Some things just don’t make sense. Like how on earth do we still have ‘fresh’ fruit from February? Apples last arrived aboard the Orange Roughy (RSV Aurora Australis) some eight months ago, and are still going strong. As a lad from the NT, prior to the voyage south I couldn’t get anything to survive more than a few days, so it blows my mind that the fruit bowls remain overflowing with the shiny red and green delicacies. What is in them? What is on them? How? Maybe they were cross-germinated with Chuck Norris DNA. The things won’t die. It’s incredible!
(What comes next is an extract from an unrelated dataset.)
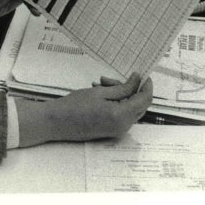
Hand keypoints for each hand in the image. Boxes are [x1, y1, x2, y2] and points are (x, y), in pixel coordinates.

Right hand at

Ok so there’s that, we have fruit. But with this comes the guilt of giving up the pomme crunch for that of the perfectly baked sausage roll at smoko. You can feel the Royal Galas staring at you, asking “shouldn’t you be eating me?" But instead of the nutritious juice of the Granny Smith glistening on one's beard, it is infested with the crumbs of chicken tenders, curry pies and blobs of the perfectly crafted laksa.
Moving on. Besides eating apples, we also reside in them. When you see their shape and colour it makes sense. And when you have a rough night's sleep, from the howling winds and the orchestra of snores, waking to a mask of icy condensation strewn across your face, yes, you do feel seedy. The apple is complete. They are the quaint AirBnBs of Davis and form part of the core experience for expeditioners squatting throughout the Vestfolds. There is of course the luxury of the huts, spacious and well supplied with water, fuel, mi goreng and the occasional dart board. But the dear apple? Sturdy, cosy, reliable. I have been fortunate to stay in many of them here, and although visited regularly in the summer months, they spend the winter in lonely solitude, occasionally accommodating those who seek the same escapism.